Kaynak Belge:
------------------------------

Erdoğan, partisinin TBMM grup toplantısında yaptığı konuşmaya, Aksaray'da trafik kazasında hayatını kaybeden çocukların ailelerine ve öğretmenlerine başsağlığı dileyerek başladı. ''Millet olarak yüreklerimiz yanmıştır. Acımız büyüktür'' diyen Erdoğan, tüm Türkiye'ye de başsağlığı diledi.
Duble yol projelerinin ne kadar önemli olduğuna işaret eden Erdoğan, bu projeyi sonuna kadar devam ettireceklerini bildirdi.
Erdoğan, eski cumhurbaşkanlarından Turgut Özal'ın ölüm yıldönümü olduğunu hatırlatarak, ''Türkiye'nin dünyaya açılımına bir öncü olarak önemli katkıları bulunan, ülkemizi adeta sıçratan Turgut Özal'a Allah'tan rahmet diliyor, hatırasını saygıyla, hürmetle yad ediyorum'' diye konuştu.
Başbakan Erdoğan, yoğun bakımda bulunan TBMM Başkanvekili Ali Dinçer'e acil şifa dileklerini ileterek, ''CHP'ye, grubumuz adına geçmiş olsun dileklerimi sunuyorum'' dedi.

-''MANİDAR TOPLANTI''-
Erdoğan, bugünün tarihinin 17 Nisan 2007 olduğunu hatırlattı ve Türkiye Cumhuriyeti'nin siyasi tarihinin en manidar toplantılarından birisini daha
yaptıklarını ifade etti. TBMM'nin, millet iradesinin tecelligahı olarak, Cumhuriyeti kuran ve yaşatan asil iradenin kalbi olduğunu vurgulayan Erdoğan,
şunları söyledi:
''Buradaki her söz, her karar, Türkiye'nin ruhuna, çıkarlarına, Türk milletinin iradesine, taleplerine ve özlemlerine uygun olmalıdır. Bugüne kadar
grup toplantılarımızın hepsinde, bütün vurgularımızın özeti Türkiye olmuştur. Hangi ülke meselesini ele alırsak alalım, bu kürsülerde her zaman, 'her şey Türkiye için' şiarımıza uygun mesajlar verdik. Türkiye'nin bütünlüğünü her şeyin üzerinde tuttuk ve her şeyden çok önemsedik. İstişarelerimizi, icraatlarımızı, yaptığımız hukuki reformları, milletimizin ali menfaatlerini esas alarak gerçekleştirdik. Milletimizi, Cumhuriyetimi, ülkemizi hukuk devletimizi birlikte güçlendirdik. Bu birliktelik sayesinde Türkiye'nin haysiyetine sadakatle sahip çıktık ve ülkemizin, halkımızın itibarını şerefle yücelttik, yüceltmeye devam ediyoruz.

------------------------------

Veri Kümesi Kesiti:
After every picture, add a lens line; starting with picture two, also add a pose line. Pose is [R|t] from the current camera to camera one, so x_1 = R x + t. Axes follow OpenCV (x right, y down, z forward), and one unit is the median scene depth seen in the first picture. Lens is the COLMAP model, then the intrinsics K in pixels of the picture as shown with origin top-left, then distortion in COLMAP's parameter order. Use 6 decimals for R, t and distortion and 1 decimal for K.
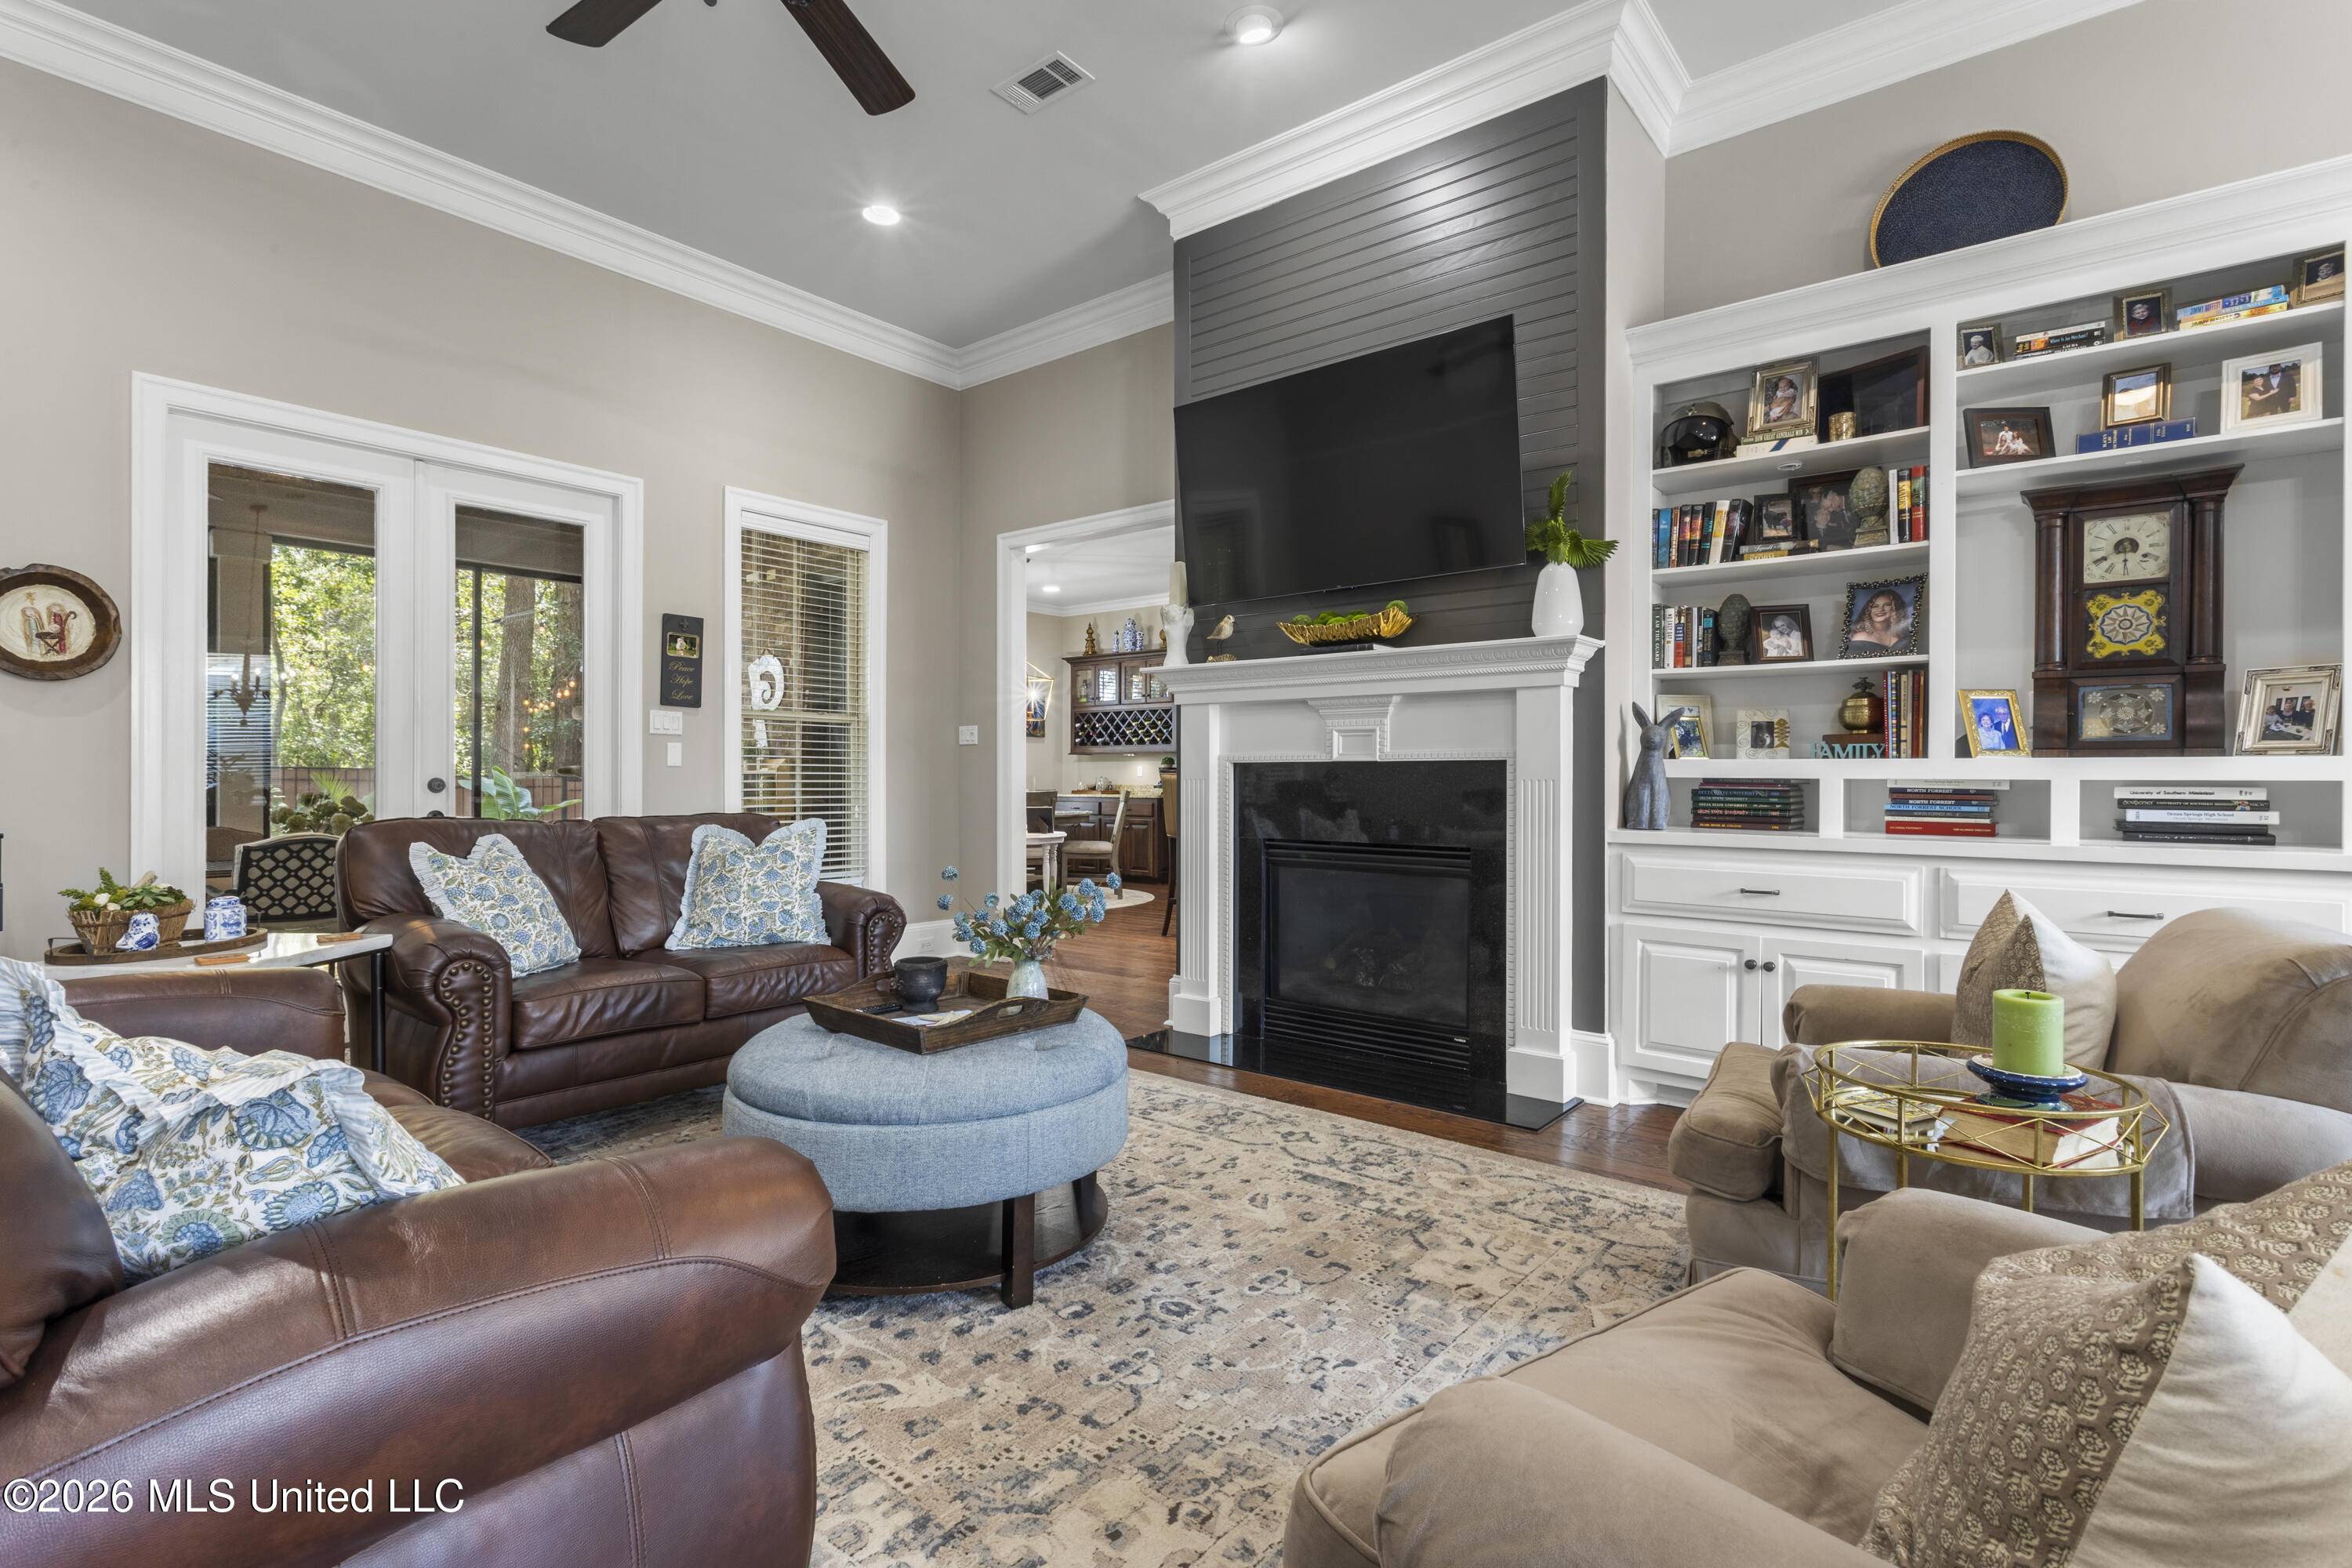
lens RADIAL K [[1106.5, 0, 1173.1], [0, 1106.5, 761.4], [0, 0, 1]] dist [-0.000308, 0.007235]
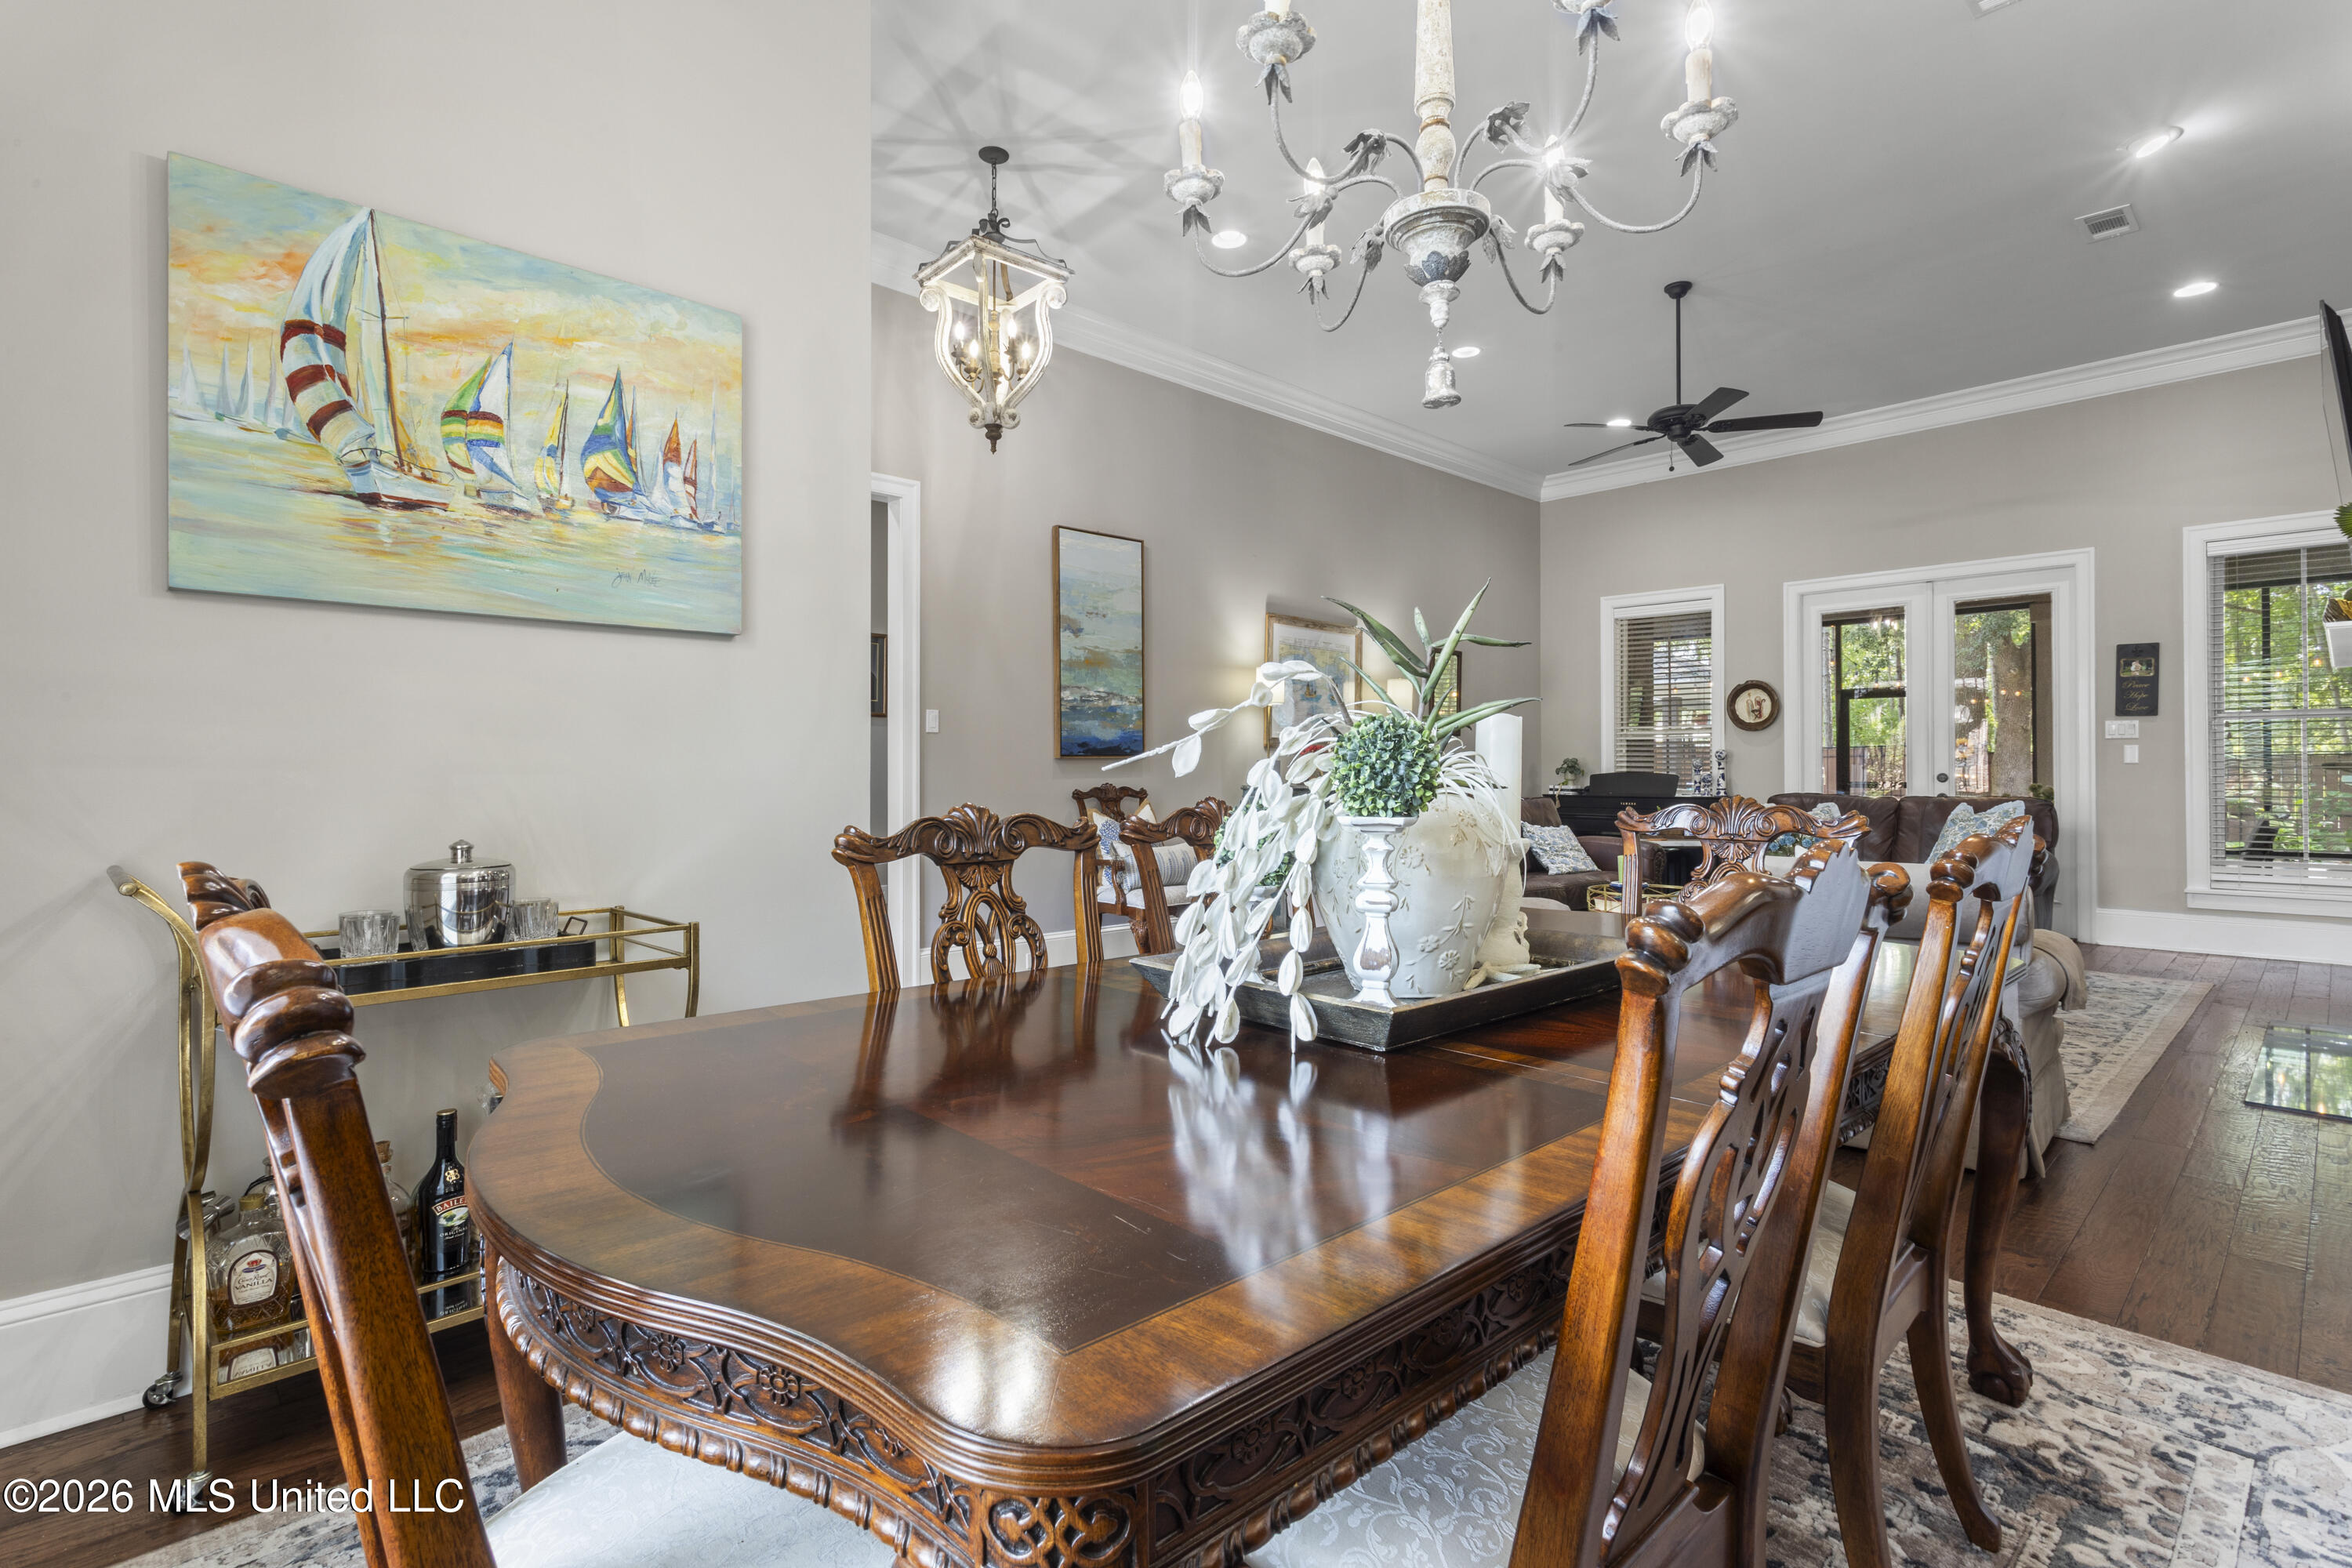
lens RADIAL K [[1106.5, 0, 1173.1], [0, 1106.5, 761.4], [0, 0, 1]] dist [-0.000308, 0.007235]
pose [[-0.139084, -0.007438, -0.990253, 0.979524], [0.018510, 0.999778, -0.010109, -0.005267], [0.990108, -0.019736, -0.138915, 0.086399]]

------------------------------

Problemler ve Görevler:
• A. Grup toplantısı haberinde "Erdoğan, partisinin TBMM grup toplantısında" sözleriyle başlayan paragrafı, temel bilgilerini koruyarak daha kısa biçimde yeniden yazın.
• B. Grup toplantısı haberini, son cümlenin ardından devam ettirin.

Beklenen Yanıtlar:
• A. Erdoğan, partisinin TBMM grup toplantısındaki konuşmasına Aksaray'daki trafik kazasında hayatını kaybeden çocukların ailelerine ve öğretmenlerine başsağlığı dileyerek başladı. Millet olarak yüreklerin yandığını, acının büyük olduğunu belirterek tüm Türkiye'ye de başsağlığı diledi.

• B.
Varlığımızı, her zaman milletimize hizmetle anlamlandırdık. Milletimizle birlikte yürüttük. İkbal arzusuyla değil, ihtiraslarla değil, aklı selimle, aşkla
heyecanla, sabırla, metanetle, vakarla Türkiye'nin iradesini temsil ettik. Yola çıkarken milletimize söz verdiğimiz gibi, bu büyük ülkenin hem aklı hem vicdanı olmaya çalıştık. Şimdi, 70 milyon insanımızın selameti için Cumhuriyetimizin, demokrasimizin bekası için vereceğimiz kararı da aynı inançla vereceğiz.''

-CUMHURBAŞKANI SEÇİMİ-
Milli irade adına Türkiye Cumhuriyeti'nin 11. Cumhurbaşkanını seçeceklerini kaydeden Erdoğan, ''Krizlerin değil, istikrarla büyümenin, kalkınmanın, refahın, huzurun, adaletin sürdürülebilir olmasını sağlamak üzere 11. Cumhurbaşkanımızı seçeceğiz'' diye konuştu.
Erdoğan, sözlerini şöyle sürdürdü:
''Türkiye'nin yakaladığı bu atmosfer, vehimlerle, niyet okumalarla gölgelenemeyecek kadar istikrar ve güven zeminine oturmuştur. Kim ne derse
desin... Ülkemiz, bugüne kadarki kazanımlarıyla, içerde ve dışarda harekete geçirdiği büyük imkanlarla, ekonomik istikrar içindeki büyümesiyle,
Cumhuriyetimizin kurucusu Gazi Mustafa Kemal Atatürk'ün koyduğu muasır medeniyet hedefine en yakın noktada bulunuyor. Bunun da altını çiziyorum. Kimse bunu gölgeleme gayreti içine girmesin. Bunu gölgeleme gayreti içine girenler, gölge altında kalırlar bunu bilsinler.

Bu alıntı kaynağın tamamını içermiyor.